▶ _What is required_
Update every item by replacing "chart" with "graph" and keeping all other text the same. Leave the pictures out of your answer.

▶ _Exercise input_
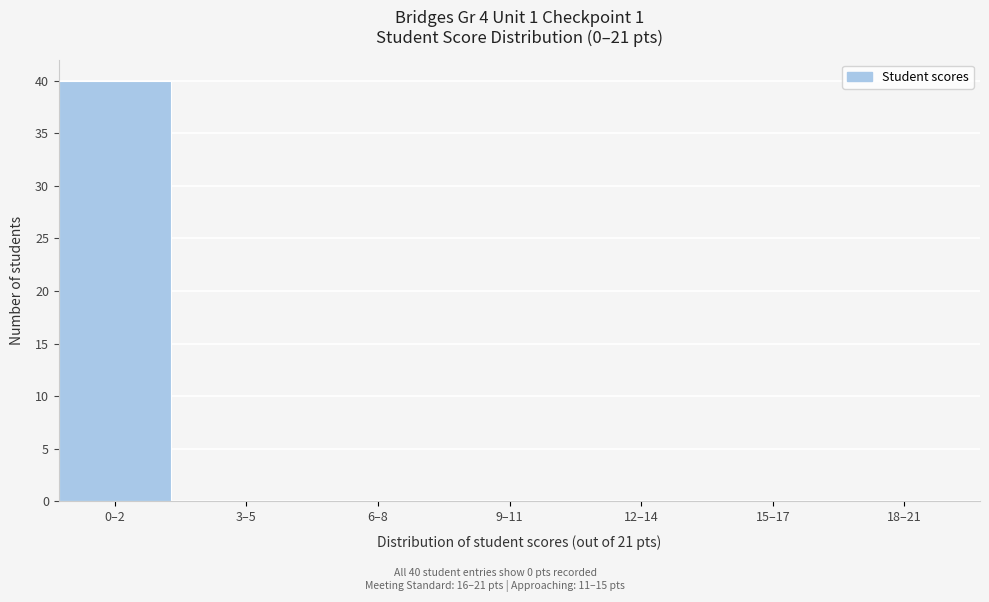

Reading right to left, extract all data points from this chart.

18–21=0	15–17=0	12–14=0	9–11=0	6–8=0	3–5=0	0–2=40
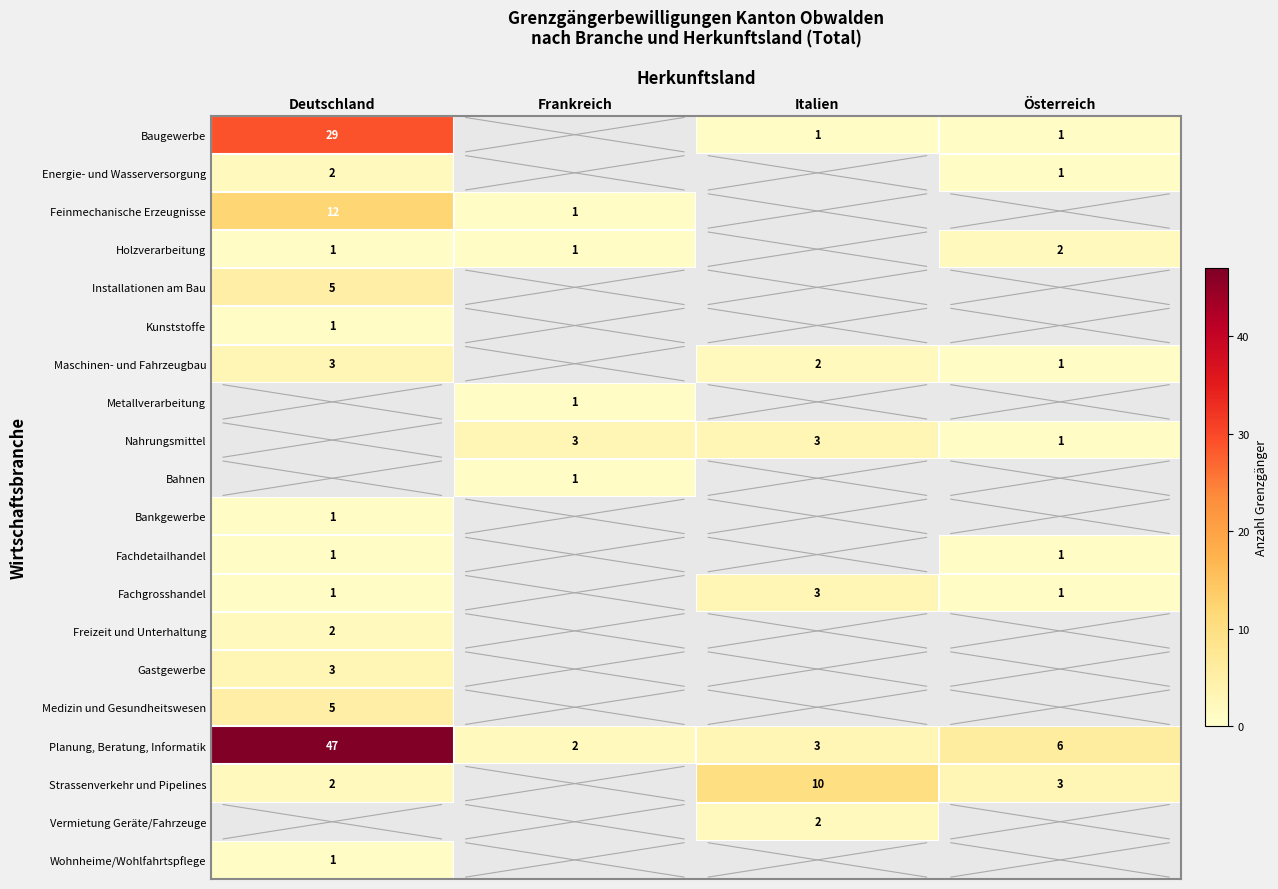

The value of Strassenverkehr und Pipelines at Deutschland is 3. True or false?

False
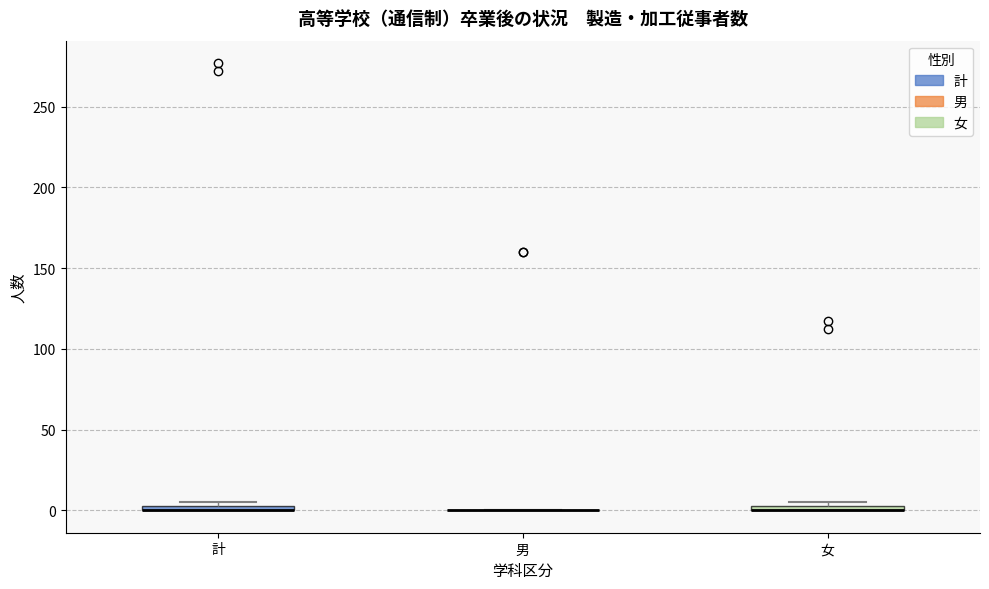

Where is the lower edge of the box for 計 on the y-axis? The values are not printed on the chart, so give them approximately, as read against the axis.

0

▶ _Result of the exercise_
Reading right to left, extract all data points from this graph.

18–21=0	15–17=0	12–14=0	9–11=0	6–8=0	3–5=0	0–2=40

The value of Strassenverkehr und Pipelines at Deutschland is 3. True or false?

False

Where is the lower edge of the box for 計 on the y-axis? The values are not printed on the graph, so give them approximately, as read against the axis.

0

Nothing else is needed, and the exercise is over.